4. Money. I hate to mention this because I feel it is such a cliche to talk about how servers make decent money. We already know if you work in a decent, well-established place, your income is surprisingly steady. However, I needed to mention money here, because people assume that one night you’ll be pocketing Benjamins, and the next night you leave with ten dollars…Where I worked there was always comfortable range of tip-outs, and it never dipped to anything drastically low and unlivable at any point. Of course, I’m speaking as someone who was a server in a densely populated city, and this might not hold true for people in smaller communities. In my particular case, I was making more than my managers, more than my peers in entry-level jobs, and I felt significantly less stressed.
5. More time to focus on other passions. When I was a server I had much more time to pursue other interests I had in my life. In my opinion, this was the best possible sustain myself because it granted me the freedom to explore what I want to do, rather than rush headfirst into an entry-level job I might have unsettled feelings about.
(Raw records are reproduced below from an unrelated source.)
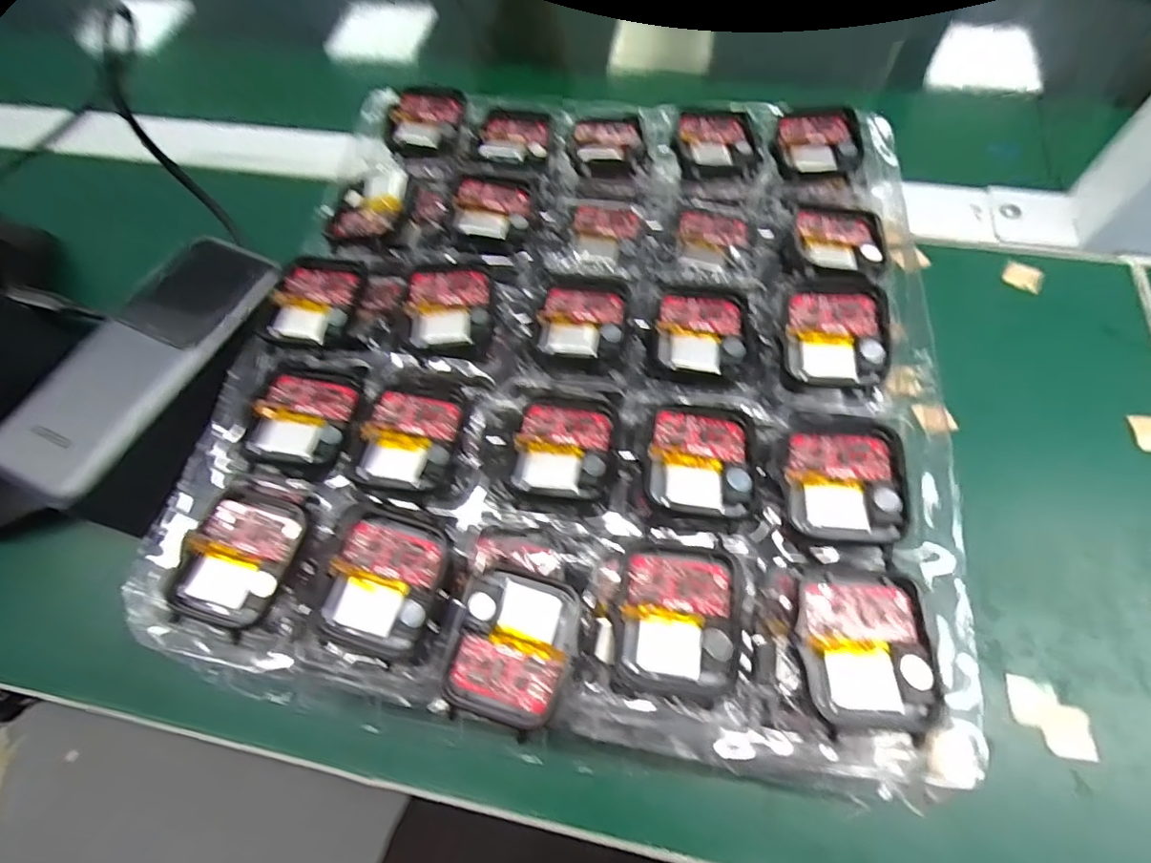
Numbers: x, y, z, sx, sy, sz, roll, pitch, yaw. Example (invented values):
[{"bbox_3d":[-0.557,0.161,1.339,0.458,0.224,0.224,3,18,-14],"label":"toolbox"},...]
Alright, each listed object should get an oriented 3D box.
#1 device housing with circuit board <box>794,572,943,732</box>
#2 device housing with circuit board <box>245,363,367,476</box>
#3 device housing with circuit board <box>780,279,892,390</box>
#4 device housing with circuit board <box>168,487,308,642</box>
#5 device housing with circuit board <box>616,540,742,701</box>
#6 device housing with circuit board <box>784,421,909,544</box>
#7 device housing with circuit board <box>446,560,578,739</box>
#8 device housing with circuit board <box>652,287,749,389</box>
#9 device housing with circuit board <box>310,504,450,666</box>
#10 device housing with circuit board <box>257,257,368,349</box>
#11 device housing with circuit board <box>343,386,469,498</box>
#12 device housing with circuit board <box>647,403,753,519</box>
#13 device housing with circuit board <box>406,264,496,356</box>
[{"bbox_3d":[0.083,0.062,0.159,0.036,0.006,0.041,-1,64,1],"label":"device housing with circuit board"},{"bbox_3d":[-0.101,-0.005,0.209,0.035,0.008,0.043,7,64,7],"label":"device housing with circuit board"},{"bbox_3d":[0.097,-0.038,0.207,0.036,0.011,0.043,7,64,7],"label":"device housing with circuit board"},{"bbox_3d":[-0.112,0.042,0.185,0.035,0.006,0.044,12,64,10],"label":"device housing with circuit board"},{"bbox_3d":[0.031,0.057,0.169,0.035,0.009,0.042,7,64,5],"label":"device housing with circuit board"},{"bbox_3d":[0.087,0.015,0.180,0.035,0.009,0.041,10,64,9],"label":"device housing with circuit board"},{"bbox_3d":[-0.019,0.066,0.170,0.035,0.010,0.043,16,65,9],"label":"device housing with circuit board"},{"bbox_3d":[0.049,-0.039,0.216,0.035,0.004,0.043,7,63,7],"label":"device housing with circuit board"},{"bbox_3d":[-0.063,0.049,0.179,0.035,0.006,0.043,12,64,10],"label":"device housing with circuit board"},{"bbox_3d":[-0.109,-0.054,0.227,0.038,0.008,0.038,8,64,8],"label":"device housing with circuit board"},{"bbox_3d":[-0.060,0.003,0.200,0.037,0.006,0.039,9,64,9],"label":"device housing with circuit board"},{"bbox_3d":[0.042,0.009,0.189,0.034,0.009,0.040,6,63,7],"label":"device housing with circuit board"},{"bbox_3d":[-0.050,-0.050,0.223,0.034,0.006,0.043,-2,63,3],"label":"device housing with circuit board"}]

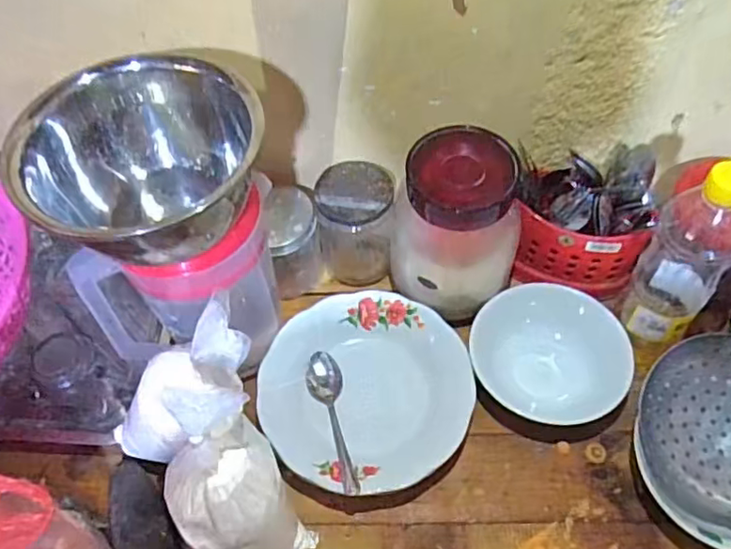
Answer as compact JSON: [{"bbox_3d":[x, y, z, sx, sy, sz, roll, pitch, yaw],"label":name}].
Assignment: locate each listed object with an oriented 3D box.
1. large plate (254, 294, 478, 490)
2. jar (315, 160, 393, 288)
[{"bbox_3d":[0.001,0.112,0.606,0.201,0.025,0.202,-1,56,2],"label":"large plate"},{"bbox_3d":[-0.009,-0.055,0.687,0.081,0.139,0.068,2,56,5],"label":"jar"}]

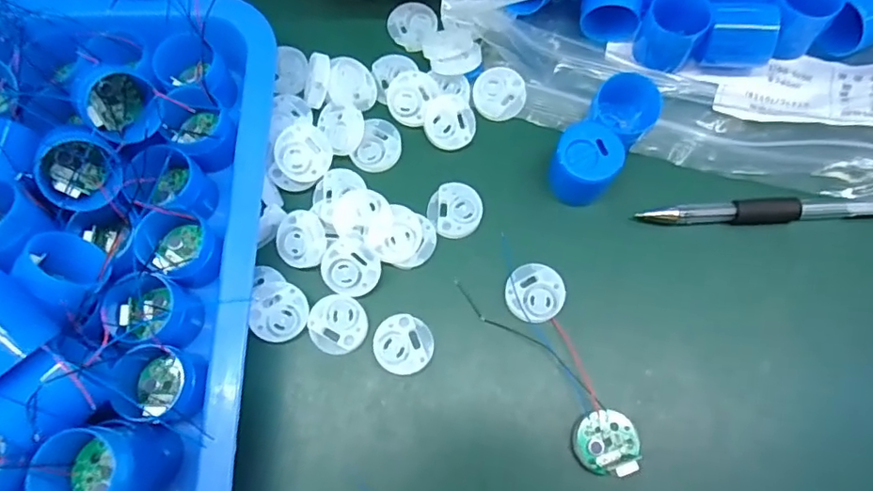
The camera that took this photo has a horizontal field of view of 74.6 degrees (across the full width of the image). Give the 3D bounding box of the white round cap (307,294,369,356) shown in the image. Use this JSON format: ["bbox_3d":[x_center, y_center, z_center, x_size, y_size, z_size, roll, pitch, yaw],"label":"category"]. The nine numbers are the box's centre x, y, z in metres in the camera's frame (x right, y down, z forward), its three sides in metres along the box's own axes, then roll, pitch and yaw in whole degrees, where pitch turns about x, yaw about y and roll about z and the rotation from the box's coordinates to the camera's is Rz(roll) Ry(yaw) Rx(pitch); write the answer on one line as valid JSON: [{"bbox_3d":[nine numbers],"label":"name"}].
[{"bbox_3d":[-0.044,0.035,0.255,0.026,0.004,0.025,0,73,1],"label":"white round cap"}]

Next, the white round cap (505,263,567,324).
[{"bbox_3d":[0.044,0.021,0.257,0.026,0.006,0.026,-11,74,-2],"label":"white round cap"}]

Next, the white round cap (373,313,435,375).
[{"bbox_3d":[-0.015,0.044,0.253,0.025,0.005,0.025,0,73,1],"label":"white round cap"}]

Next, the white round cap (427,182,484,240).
[{"bbox_3d":[0.009,-0.017,0.270,0.024,0.004,0.027,12,74,4],"label":"white round cap"}]

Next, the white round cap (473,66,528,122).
[{"bbox_3d":[0.031,-0.076,0.287,0.026,0.007,0.025,13,74,5],"label":"white round cap"}]

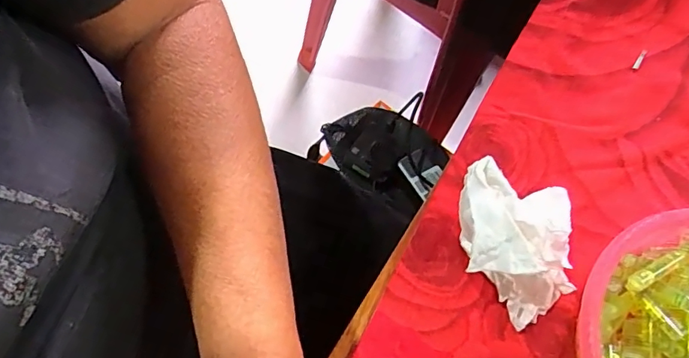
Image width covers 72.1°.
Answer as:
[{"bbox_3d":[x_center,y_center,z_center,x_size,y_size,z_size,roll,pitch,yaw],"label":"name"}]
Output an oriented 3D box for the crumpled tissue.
[{"bbox_3d":[0.103,0.040,0.284,0.081,0.067,0.072,17,67,5],"label":"crumpled tissue"}]

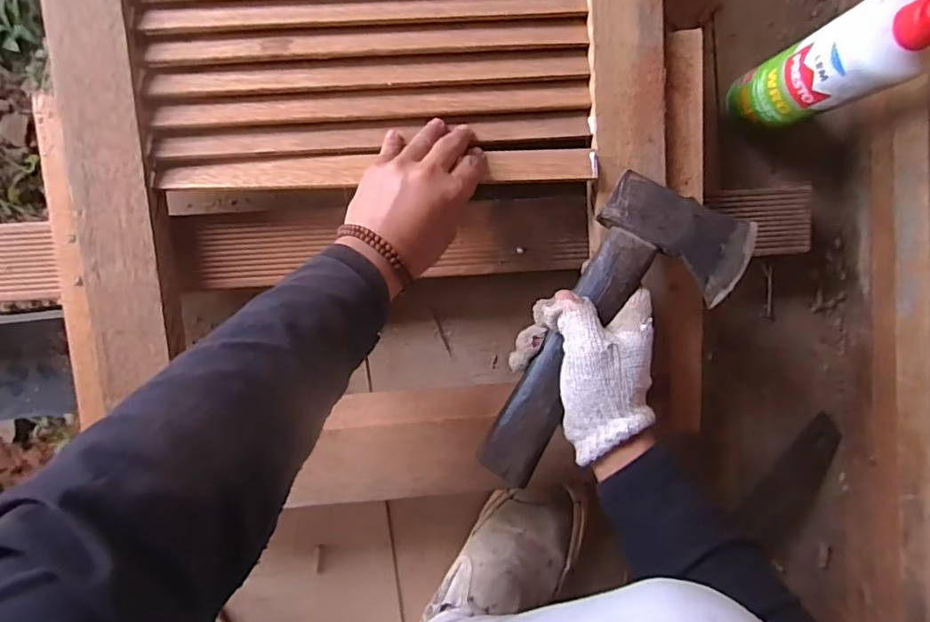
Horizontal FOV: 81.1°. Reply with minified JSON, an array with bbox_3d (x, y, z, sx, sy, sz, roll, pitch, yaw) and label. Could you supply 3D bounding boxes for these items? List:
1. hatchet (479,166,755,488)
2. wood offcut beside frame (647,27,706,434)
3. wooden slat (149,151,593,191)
[{"bbox_3d":[0.108,0.023,0.430,0.109,0.026,0.266,35,90,-6],"label":"hatchet"},{"bbox_3d":[0.194,-0.064,0.492,0.042,0.018,0.357,-2,95,-3],"label":"wood offcut beside frame"},{"bbox_3d":[-0.074,-0.121,0.469,0.369,0.015,0.027,-1,95,0],"label":"wooden slat"}]

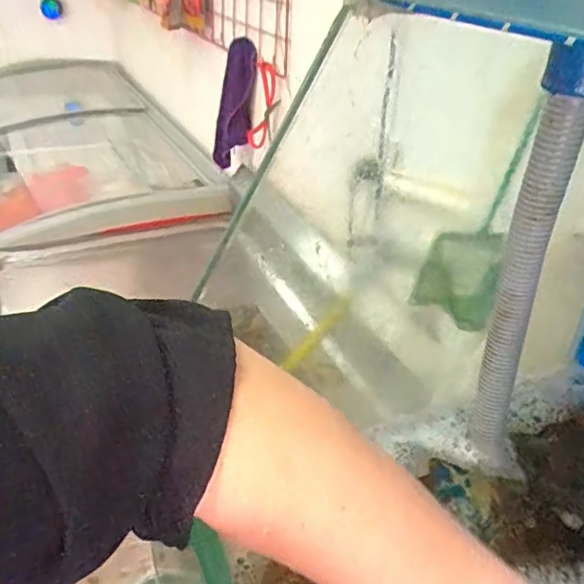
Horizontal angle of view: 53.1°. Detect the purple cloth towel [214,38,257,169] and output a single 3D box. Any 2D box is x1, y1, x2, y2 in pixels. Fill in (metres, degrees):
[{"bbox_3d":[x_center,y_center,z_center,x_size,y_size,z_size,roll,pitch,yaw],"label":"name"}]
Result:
[{"bbox_3d":[-0.121,-0.384,1.255,0.064,0.330,0.052,-12,62,-21],"label":"purple cloth towel"}]

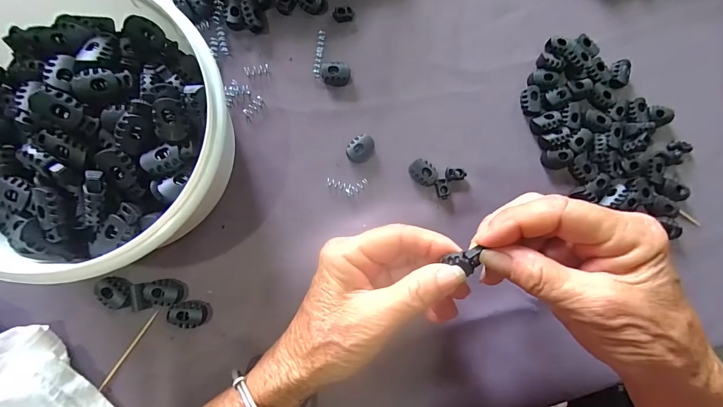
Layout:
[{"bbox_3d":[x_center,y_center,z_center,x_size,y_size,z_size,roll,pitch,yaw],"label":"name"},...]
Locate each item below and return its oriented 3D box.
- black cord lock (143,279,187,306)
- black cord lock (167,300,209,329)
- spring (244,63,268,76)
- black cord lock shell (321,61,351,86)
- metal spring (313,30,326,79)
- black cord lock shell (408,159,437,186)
[{"bbox_3d":[-0.135,0.061,0.235,0.024,0.011,0.016,-2,87,-6],"label":"black cord lock"},{"bbox_3d":[-0.119,0.077,0.235,0.023,0.011,0.018,1,86,-6],"label":"black cord lock"},{"bbox_3d":[-0.079,-0.102,0.258,0.017,0.004,0.007,-18,88,-6],"label":"spring"},{"bbox_3d":[-0.019,-0.099,0.260,0.021,0.009,0.016,5,86,-5],"label":"black cord lock shell"},{"bbox_3d":[-0.033,-0.116,0.264,0.006,0.004,0.037,9,86,-5],"label":"metal spring"},{"bbox_3d":[0.047,-0.024,0.261,0.018,0.010,0.021,-44,91,-7],"label":"black cord lock shell"}]

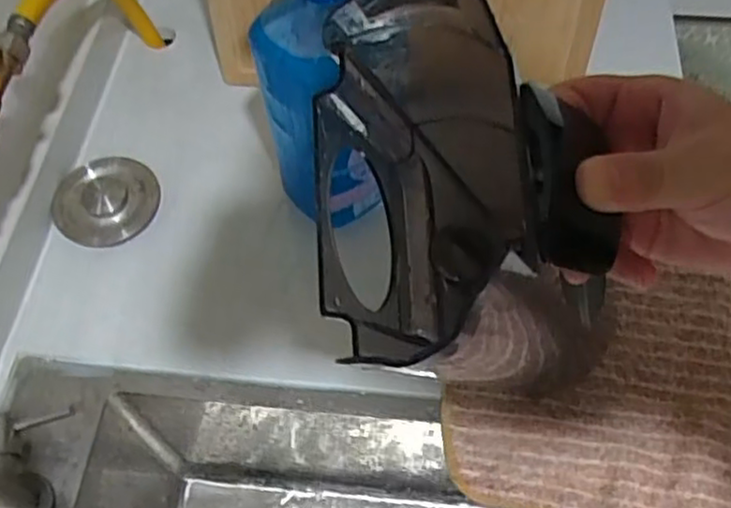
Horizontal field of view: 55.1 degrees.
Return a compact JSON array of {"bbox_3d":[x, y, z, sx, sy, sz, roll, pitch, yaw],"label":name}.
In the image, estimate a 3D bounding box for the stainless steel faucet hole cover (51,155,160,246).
[{"bbox_3d":[-0.211,-0.043,0.576,0.069,0.015,0.086,46,69,0],"label":"stainless steel faucet hole cover"}]

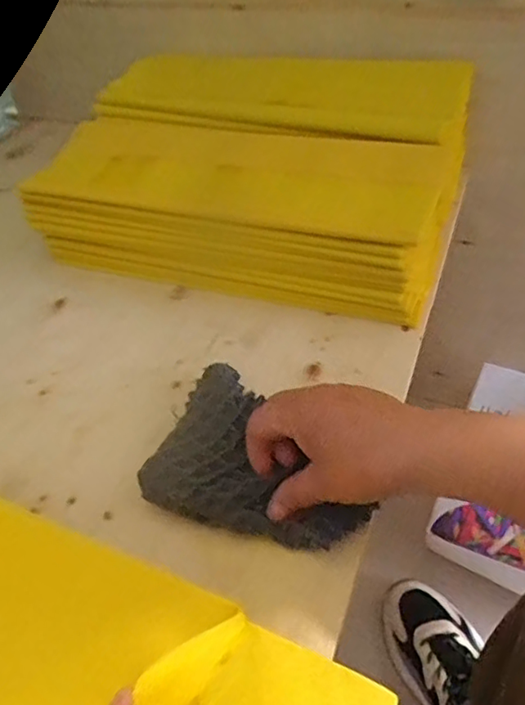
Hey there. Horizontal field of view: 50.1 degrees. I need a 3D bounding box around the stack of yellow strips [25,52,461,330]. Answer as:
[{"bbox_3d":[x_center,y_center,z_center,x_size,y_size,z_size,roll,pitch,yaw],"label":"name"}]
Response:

It was a position that granted me the freedom to be an individual without any expectation other than to be good at what I did.

**Lady waitresses/bartenders, please don’t try to be cute by buying abhorrent, rubber Mary Janes. They are ineffective for both fashion and function.

In any case, I want to acknowledge that this list is as someone who was lucky enough to work at a popular restaurant in a large city, and that I cannot speak on behalf of someone who works in a small town cafe. However, I believe the above is true for quite a bit of service industry workers, who are frequently told their jobs are beneath those of their peers.

I am grateful for the time I had as a server, because of how much I learned about myself. I made a 360-degree diversion from what my college degree predicted I would do in order to pursue my creative passions. None of this would have happened had I not decided to reject an entry-level desk job and take up my part-time waitress gig. It was the best decision I’ve ever made.

So if you find yourself at a point where you are unsure of what you want out of life, but maybe want to develop your social skills in an environment that demands hard work and plenty of optimism? Head down to your local gastropub, tiki bar, or brunch restaurant and make your way into the exclusive club known as “the industry." Just remember while you’re down there, don’t forget to leave a tip.